I asked a similar question yesterday Keep elements with pattern in pandas series without converting them to list and now I am faced with the opposite problem.
I have a pandas dataframe:
import pandas as pd
df = pd.DataFrame(["Air type:1, Space kind:2, water, wood", "berries, something at the start:4, Space blu:3, somethingelse"], columns = ['A'])
and I want to pick all elements that don't have a ":" in them. What I tried is the following regex which seems to be working:
df['new'] = df.A.str.findall('(^|\s)([^:,]+)(,|$)')
A new
0 Air type:1, Space kind:2, water, wood [( , water, ,), ( , wood, )]
1 berries, something at the start:4, Space blu:3, somethingelse [(, berries, ,), ( , somethingelse, )]

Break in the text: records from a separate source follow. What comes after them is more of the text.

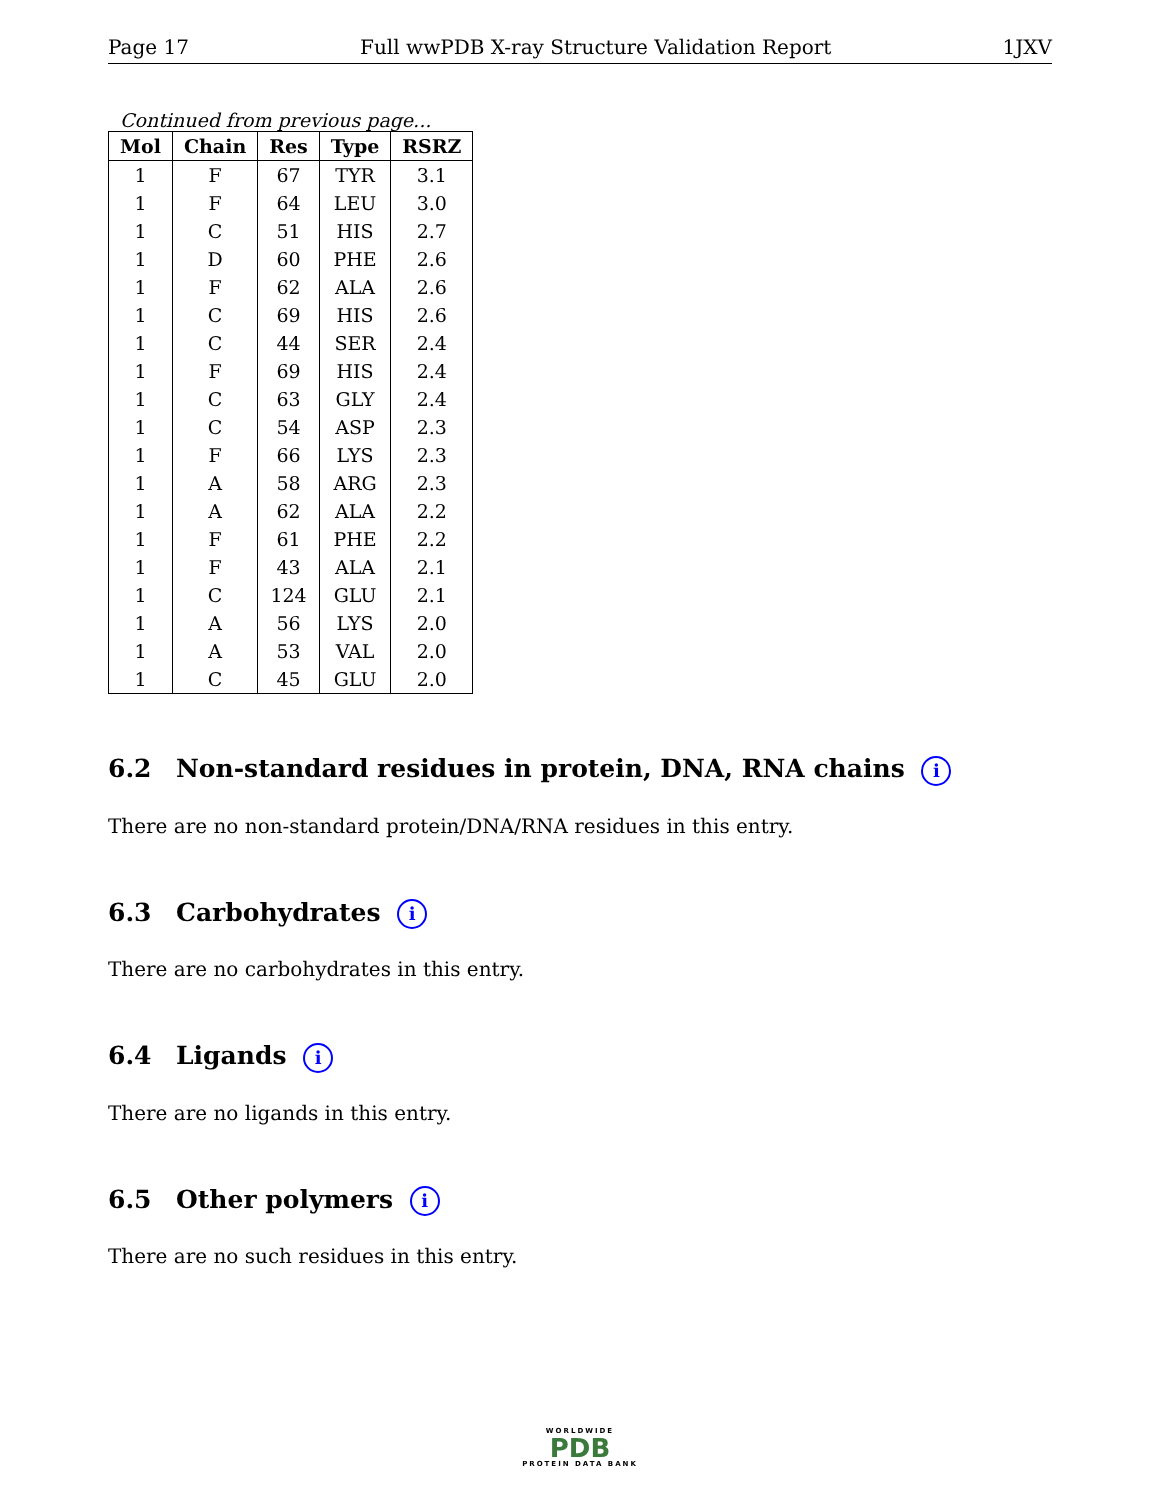Page 17 Full wwPDB X-ray Structure Validation Report 1JXV
Continued from previous page...
| Mol | Chain | Res | Type | RSRZ |
| --- | --- | --- | --- | --- |
| 1 | F | 67 | TYR | 3.1 |
| 1 | F | 64 | LEU | 3.0 |
| 1 | C | 51 | HIS | 2.7 |
| 1 | D | 60 | PHE | 2.6 |
| 1 | F | 62 | ALA | 2.6 |
| 1 | C | 69 | HIS | 2.6 |
| 1 | C | 44 | SER | 2.4 |
| 1 | F | 69 | HIS | 2.4 |
| 1 | C | 63 | GLY | 2.4 |
| 1 | C | 54 | ASP | 2.3 |
| 1 | F | 66 | LYS | 2.3 |
| 1 | A | 58 | ARG | 2.3 |
| 1 | A | 62 | ALA | 2.2 |
| 1 | F | 61 | PHE | 2.2 |
| 1 | F | 43 | ALA | 2.1 |
| 1 | C | 124 | GLU | 2.1 |
| 1 | A | 56 | LYS | 2.0 |
| 1 | A | 53 | VAL | 2.0 |
| 1 | C | 45 | GLU | 2.0 |
6.2 Non-standard residues in protein, DNA, RNA chains i
There are no non-standard protein/DNA/RNA residues in this entry.
6.3 Carbohydrates i
There are no carbohydrates in this entry.
6.4 Ligands i
There are no ligands in this entry.
6.5 Other polymers i
There are no such residues in this entry.
WORLDWIDE
PDB
PROTEIN DATA BANK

If I understand this correctly, findall searched for 3 patterns (the ones that I have in parenthesis) and returned as many as it could find in tuples wrapped in a list. Is there a way to avoid this and simply return only the middle pattern? As in for the first row: water, wood for the second row: berries, somethingelse
I also tried the opposite approach:
df.A.str.replace('[^\s,][^:,]+:[^:,]+', '').str.replace('\s*,', '')
which seems to be working close to what I want (only the commas between the patterns are missing) but I am wondering if I am missing something that would make my life easier.